The Nazis occupied it during the first days of the war. The Germans destroyed the villagers’ homes and forced the people into what we would consider slave labor. This village became the site of the largest SS training camp outside of Germany. Hitler also moved his top-secret V1 and V2 research facility to the area. My family who still live in this village are thrilled that someone is finally interested in the story. Many Polish Americans and people in Poland have provided me with incredible details and stories.

What is a typical day like for you?

I wake up at about 6 AM, do my morning devotions (Charles Spurgeon) and email, and then begin writing about 8:00. I write or research until about 8:00 PM,  but sometimes unchain myself from the computer to volunteer, cook, eat, clean, and visit with friends.

What advice would you offer to writers just getting started?

Write about something that is a personal passion, and ask God to provide you with people who will support and encourage you.

More About the Author:

Genealogist, historian, and author of several nonfiction books and journal articles, Donna Gawell is also a presenter on genealogy and family history writing for school, community organizations, and church groups. Donna holds volunteer leadership roles with Samaritan’s Purse as a Relay Center Coordinator for Operation Christmas Child. She is also Church Coordinator for International Friendships, Inc., a Christian outreach to international students at Ohio State University.

Donna earned her master’s degree in Speech Pathology and worked in the field of education for over thirty years. She lives in Westerville, Ohio with her husband Mark when not traveling to research her ancestral homelands in Europe and New England. Her website allows her to reach out to readers with similar passions and interests.

From In the Shadow of Salem, Chapter One:

September 21, 1692

 The lock on the door of the Ipswich prison clanged, and the bar raised to open it. No good news ever came when we heard those creaking hinges. Unwelcomed breezes stirred the poisonous stench of dung from the corners of our cell, as one solitary prisoner was delivered to our group of women. The dark shadows at sunset did not allow me to recognize the woman immediately, but old Goody Vinson could see her. “Mehitabel,” she whispered, “you will not believe who has come to join us!”

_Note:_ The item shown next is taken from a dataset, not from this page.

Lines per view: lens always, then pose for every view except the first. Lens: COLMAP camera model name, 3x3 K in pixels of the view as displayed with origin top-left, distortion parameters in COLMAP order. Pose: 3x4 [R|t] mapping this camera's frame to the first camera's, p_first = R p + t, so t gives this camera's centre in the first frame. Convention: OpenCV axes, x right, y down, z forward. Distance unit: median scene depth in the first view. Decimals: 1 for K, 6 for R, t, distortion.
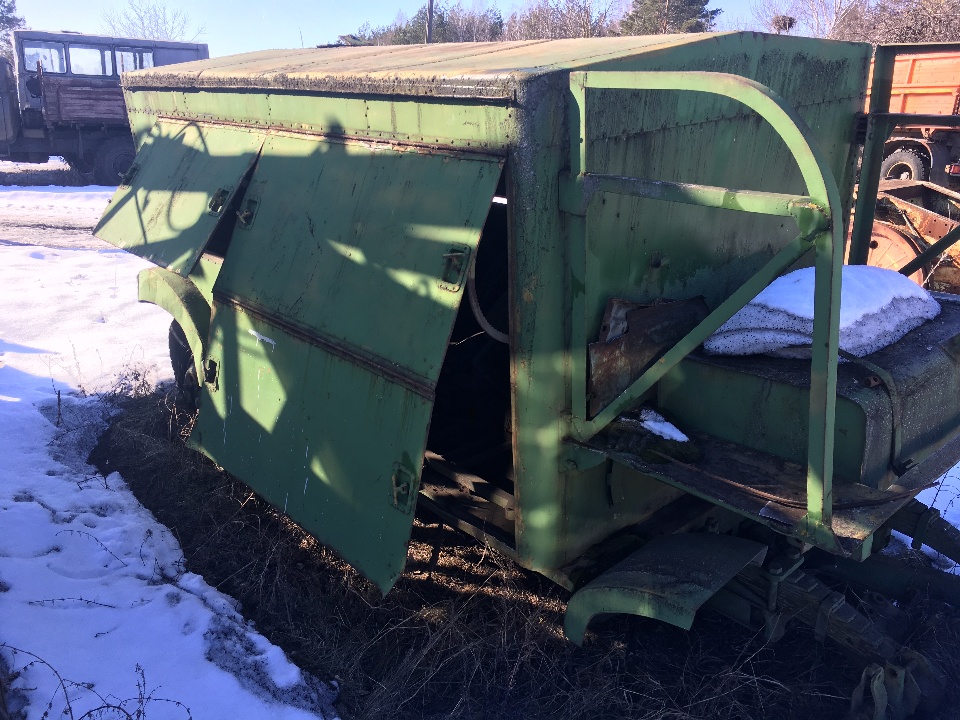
lens RADIAL K [[823.8, 0, 481.9], [0, 823.8, 360.3], [0, 0, 1]] dist [0.077313, -0.093013]
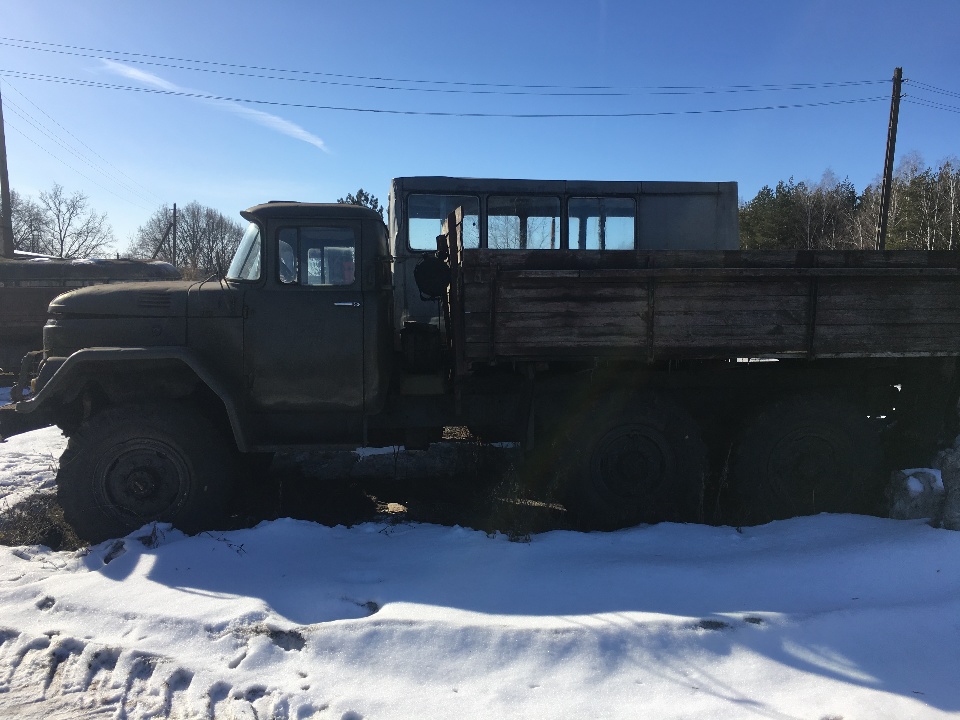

Joan Penney’s voice raged throughout the dungeon as she was hurtled down the stairs by the two night guards. They showed little respect for the elderly woman, and she stumbled on the last step. In disgust, the guards allowed her to fall onto the filthy straw floor. Her eyes were downcast as she hobbled over to sit with the older women.

A heavy silence fell over us, until Rachel Clinton spoke, “Joan, we have been waiting for you. Soon all of the townswomen will be here to replace those already hung in the gallows. Look, even your own daughter is here. Are your eyes so weak you don’t see her face?”

Rachel’s loathsome manner was unwelcomed by all. “Mehitabel, go to your mother,” she commanded me. “Share your warm blanket with her.”